Cet article a été recopié collé du site
cybertaria.net, qui met l’ensemble du Monde Libertaire en
ligne !
Voir en ligne :
http://lagryffe.net/spip.php?article352
L’ouvrage de Daniel Colson, son Petit Lexique philosophique
de l’anarchisme, arrive au bon moment. La réflexion
théorique anarchiste connaît en effet un certain regain
parallèlement à l’implication des libertaires
sur le terrain social et l’altermondialisation. Tandis que
piétinent les réflexions de ladite écologie
sociale, qui n’ose rompre clairement avec les dérives
de l’écologie profonde ou du primitivisme, à
l’exception des bookchinistes, et que réapparaissent
au sein des publications libertaires des références
à la théorie marxiste dans ce qu’elle a d’acceptable
sans que cela suscite trop de cris d’orfraie, mais ce qui
pose quand même question, il y a assurément de la place
pour une réflexion originale qui parte sans complexe, sans
culte des racines mais sans amnésie ni regret non plus, des
acquis de la philosophie anarchiste.
Là où Daniel Colson vise juste, tout en se montrant
très habile sans duplicité aucune, c’est dans
l’interrelation entre le fond et la forme de son livre. Non
seulement les entrées du lexique se détachent des
conventions, en innovant sur certains intitulés, en opérant
des choix draconiens, criticables parfois, mais toujours cohérents
et explicités, mais elles reposent aussi sur un jonglage
réflexif en renvoyant systématiquement à d’autres
entrées, les unes aux autres, sans ordre strict. Le lecteur
peut précisément « entrer » dans le livre
et sa pensée par tous les bouts, au hasard de la page, de
la définition qu’il cherche ou même le parcourir
en continu.
Autrement dit, à partir de la subjectivité affirmée
par Colson, hautement revendiquée en tant que telle, le lecteur
peut bâtir librement sa propre réflexion personnelle,
tout autant subjective. C’est une démarche hautement
libertaire dans son principe, dans sa sensualité même
car les chemins de la pensée épousent avec désir
les méandres qui s’offrent à lui. Elle est fondamentalement
novatrice car, à ma connaissance, elle n’est guère
courante, même dans la tradition anarchiste. N’oublions
pas toutefois qu’il ne s’agit pas d’un quelconque
supermarché de la pensée, car la réflexion
de Colson est construite et cohérente, son subjectivisme
absolu n’est en rien la justification d’une sorte de
relativisme comme l’introduction le signale avec vigueur.
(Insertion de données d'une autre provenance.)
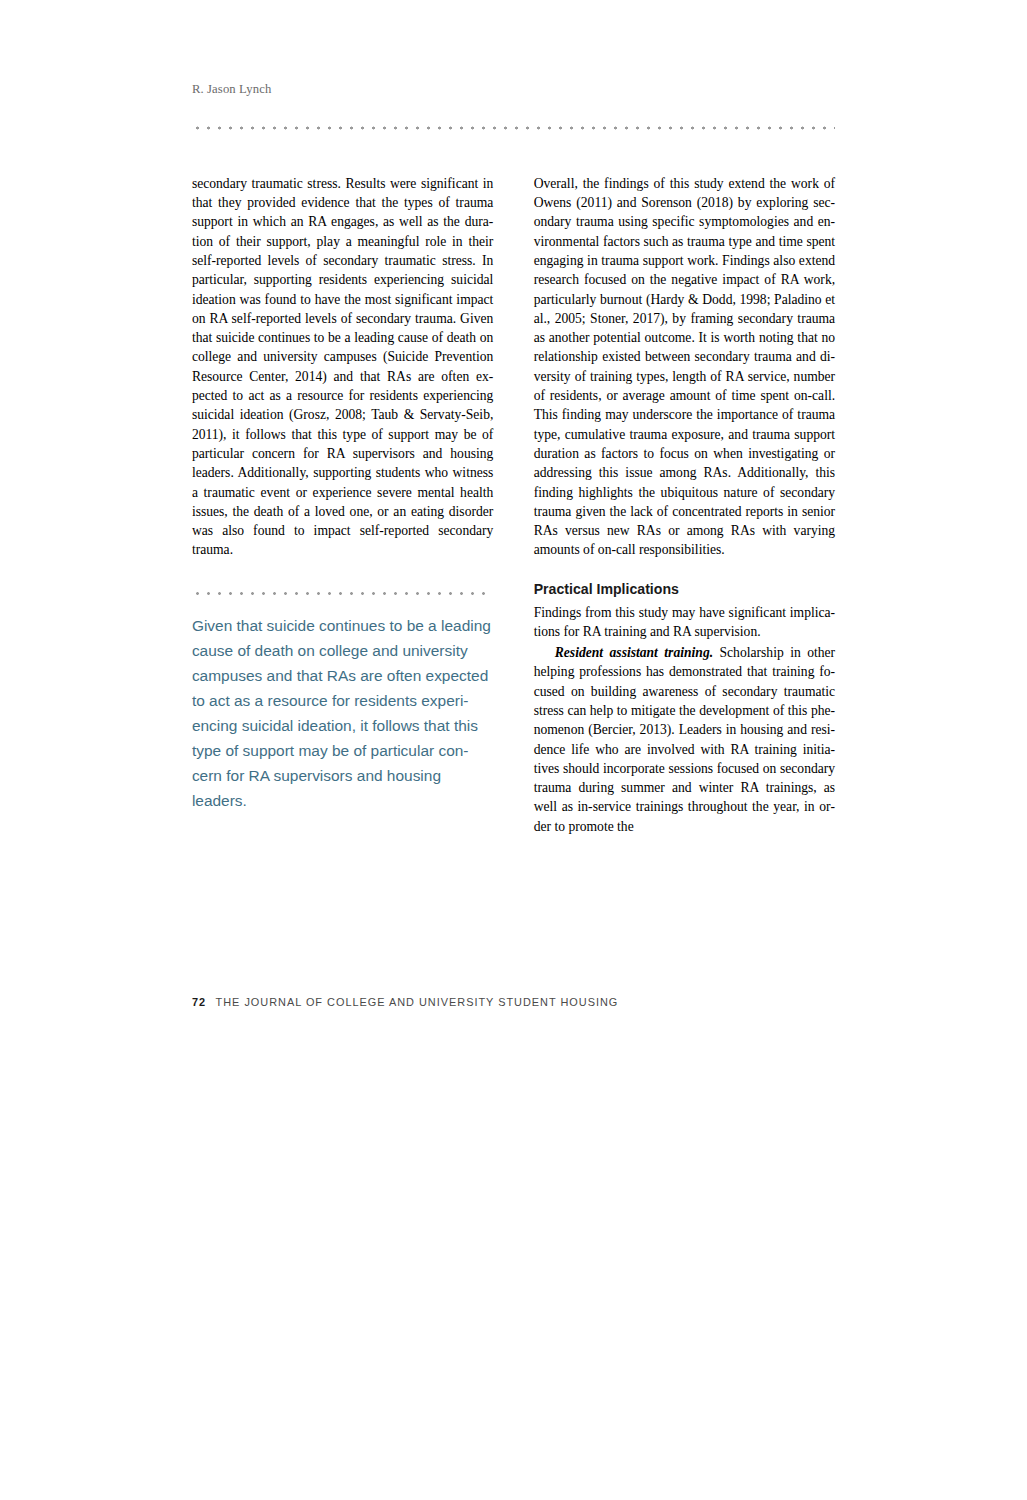R. Jason Lynch
secondary traumatic stress. Results were significant in that they provided evidence that the types of trauma support in which an RA engages, as well as the duration of their support, play a meaningful role in their self-reported levels of secondary traumatic stress. In particular, supporting residents experiencing suicidal ideation was found to have the most significant impact on RA self-reported levels of secondary trauma. Given that suicide continues to be a leading cause of death on college and university campuses (Suicide Prevention Resource Center, 2014) and that RAs are often expected to act as a resource for residents experiencing suicidal ideation (Grosz, 2008; Taub & Servaty-Seib, 2011), it follows that this type of support may be of particular concern for RA supervisors and housing leaders. Additionally, supporting students who witness a traumatic event or experience severe mental health issues, the death of a loved one, or an eating disorder was also found to impact self-reported secondary trauma.
Given that suicide continues to be a leading cause of death on college and university campuses and that RAs are often expected to act as a resource for residents experiencing suicidal ideation, it follows that this type of support may be of particular concern for RA supervisors and housing leaders.
Overall, the findings of this study extend the work of Owens (2011) and Sorenson (2018) by exploring secondary trauma using specific symptomologies and environmental factors such as trauma type and time spent engaging in trauma support work. Findings also extend research focused on the negative impact of RA work, particularly burnout (Hardy & Dodd, 1998; Paladino et al., 2005; Stoner, 2017), by framing secondary trauma as another potential outcome. It is worth noting that no relationship existed between secondary trauma and diversity of training types, length of RA service, number of residents, or average amount of time spent on-call. This finding may underscore the importance of trauma type, cumulative trauma exposure, and trauma support duration as factors to focus on when investigating or addressing this issue among RAs. Additionally, this finding highlights the ubiquitous nature of secondary trauma given the lack of concentrated reports in senior RAs versus new RAs or among RAs with varying amounts of on-call responsibilities.
Practical Implications
Findings from this study may have significant implications for RA training and RA supervision.
Resident assistant training. Scholarship in other helping professions has demonstrated that training focused on building awareness of secondary traumatic stress can help to mitigate the development of this phenomenon (Bercier, 2013). Leaders in housing and residence life who are involved with RA training initiatives should incorporate sessions focused on secondary trauma during summer and winter RA trainings, as well as in-service trainings throughout the year, in order to promote the
72 THE JOURNAL OF COLLEGE AND UNIVERSITY STUDENT HOUSING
Ce serait plutôt une maison que le lecteur bâtit avec
l’auteur, ou d’un jardin qu’il cultive, ou contemple,
au gré du temps et de l’espace.
Très modestement - au vu de la réflexion fournie
- mais aussi très justement, le lexique se dénomme
« petit » : car au-delà des pistes ouvertes ou
réouvertes, des sociologues et des philosophes traditionnellement
situés au-dehors de la pensée libertaire et appelés
à la rescousse, comme les Tardé, Deleuze et Simondon
raccrochés au train de la monadologie, Colson sait qu’il
en existe bien d’autres, notamment en dehors de la sphère
occidentale, du côté, par exemple, des mondes arabo-persan
(Ibn Khaldoun, al-Khayyâm, al-Bîrunî), indien,
chinois (les dissidents du taoïsme et du confucianisme) ou
japonais (Andô Shôeki au XVIIIe siècle).
Bien sûr, on tiquera sur tel ou tel oubli, sur ces rapprochements
que l’on pourra estimer abusifs, extrapolés (Whitehead,
par exemple), ou simplement frustrants faute de pouvoir disposer
de plus amples développements. Cette critique en a déjà
été faite ailleurs. Il n’en reste pas moins
que certaines perspectives ouvertes par Colson sont tout à
fait passionnantes et stimulantes non seulement intellectuellement,
dans le bouillonnement de la pensée, mais aussi politiquement,
dans la compréhension de la marche du monde à travers
la philosophie.
Cela dit, c’est précisément sur ce point que
l’approche achoppe. De l’ensemble, il ressort en effet
qu’un certain nombre d’idées, de principes et
d’aspirations libertaires (ou leurs contraires) ont, au sein
de l’humanité, une existence « quasi universelle
et ontologique », comme l’a remarqué Jean-Pierre
Duteuil dans son compte-rendu du livre (Courant alternatif, décembre
2002). On peut même accentuer la critique en considérant
que l’existence de ces idées semble être considérée
comme éternelle et an-historique. La contextualisation historique
(et donc économique, sociale, culturelle, géographique,
etc.) de ces principes manque singulièrement, pour ne pas
dire totalement. Ce qui pose une série de problèmes
à la fois philosophiques et politiques.
Certes, l’objectif n’était pas d’élaborer
une histoire des idées. Mais la multiplicité, malgré
tout, des références à certains événements
ou personnages de l’histoire montre que l’ouvrage ne
peut pas vraiment y échapper, et qu’il biaise. Il n’est
pas loin, parfois, de l’idéalisme philosophique, ce
qui serait un comble vu ses citations fréquentes de Bakounine
qui s’affirmait matérialiste comme bien d’autres
anarchistes. L’influence récurrente et féconde
de Proudhon, dont c’est le grand retour, en est probablement
à l’origine, mais on sait que l’idéo-réalisme
de Proudhon, comme l’appelait le philosophe Yves Roucaute,
est complexe.
Cette lacune historique s’avère contradictoire même
en gardant le point de vue de l’auteur. En effet, si Colson
se montre plutôt nuancé quant à l’héritage
des Lumières, on sent bien une nostalgie quant à la
philosophie traditionnelle antérieure à Descartes
ou postérieure à celui-ci en étant réactivée
sous la forme du monisme, qui n’est à mon avis rien
d’autre que le holisme traditionnel des chamans et des gourous,
voire de certains incubateurs de la Gnose, de la Bible ou du Coran.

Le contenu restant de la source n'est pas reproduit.